• JOB ITEM A:
In the economics excerpt, which approaches in economics are described as very non-mainstream 30 years ago but quite mainstream now?

***

Listening to Lee was making me realize that there is a time-honored tradition in economics of avoiding questions about who gets the wealth, who benefits and who loses with different economic policies. But there have been times when it was possible to explore other schools of thought.
This led to the following comment on the Marxism list:
I don’t understand this. Capital needs to have good predictions and models, for doing well. If non-mainstream economists came up with better models (that made better predictions), why won’t capital fund these researchers, given that it is in capital’s interest to have better, more accurate predictions?
Also, notice that non-equilibrium, complex-systems approaches in economics, which were very non-mainstream 30 years ago, are now quite mainstream. So it’s not like tradition always prevails in the field…
Which prompted the following response:
Isn’t that a central contradiction of mainstream economics? On the one hand, it has a strongly ideological character. It’s designed to attempt to place capital and capitalism in the best possible light, as efficient and just. On the other hand, mainstream economics is supposed to be a science, and as such it is supposed to serve as a guide to both businessmen and policymakers. What happens there is, as there often is apparently, a clash between these two aspects of mainstream economics?

***

• JOB ITEM B:
Reproduce the following rows word for word, covering the stretch from the start of the rows through the line that contains "admin.pafihalmaherabarat@gmail.com".

***

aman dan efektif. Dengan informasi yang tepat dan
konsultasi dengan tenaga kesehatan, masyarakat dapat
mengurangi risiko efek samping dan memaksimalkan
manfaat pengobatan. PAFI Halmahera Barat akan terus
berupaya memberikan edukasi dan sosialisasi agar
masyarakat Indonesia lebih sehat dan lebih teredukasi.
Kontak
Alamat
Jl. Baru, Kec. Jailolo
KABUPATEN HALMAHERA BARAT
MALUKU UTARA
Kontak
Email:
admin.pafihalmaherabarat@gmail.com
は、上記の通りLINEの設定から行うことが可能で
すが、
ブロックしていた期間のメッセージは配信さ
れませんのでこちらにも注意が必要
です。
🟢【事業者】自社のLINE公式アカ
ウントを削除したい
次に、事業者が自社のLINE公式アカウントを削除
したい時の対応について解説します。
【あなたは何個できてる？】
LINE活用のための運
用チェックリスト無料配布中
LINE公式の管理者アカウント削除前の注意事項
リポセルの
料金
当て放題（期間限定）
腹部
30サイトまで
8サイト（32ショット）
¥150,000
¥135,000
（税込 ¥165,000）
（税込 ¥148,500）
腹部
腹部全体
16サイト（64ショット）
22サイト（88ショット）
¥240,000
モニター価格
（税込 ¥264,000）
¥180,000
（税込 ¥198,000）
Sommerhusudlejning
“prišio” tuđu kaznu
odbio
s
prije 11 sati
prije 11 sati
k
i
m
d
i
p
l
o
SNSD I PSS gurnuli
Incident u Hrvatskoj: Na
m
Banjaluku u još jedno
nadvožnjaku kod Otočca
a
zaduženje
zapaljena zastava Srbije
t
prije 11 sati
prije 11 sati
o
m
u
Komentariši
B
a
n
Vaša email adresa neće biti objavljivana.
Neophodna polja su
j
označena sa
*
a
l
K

***

• WORKED SOLUTION A:
Non-equilibrium, complex-systems approaches.

• WORKED SOLUTION B:
aman dan efektif. Dengan informasi yang tepat dan
konsultasi dengan tenaga kesehatan, masyarakat dapat
mengurangi risiko efek samping dan memaksimalkan
manfaat pengobatan. PAFI Halmahera Barat akan terus
berupaya memberikan edukasi dan sosialisasi agar
masyarakat Indonesia lebih sehat dan lebih teredukasi.
Kontak
Alamat
Jl. Baru, Kec. Jailolo
KABUPATEN HALMAHERA BARAT
MALUKU UTARA
Kontak
Email:
admin.pafihalmaherabarat@gmail.com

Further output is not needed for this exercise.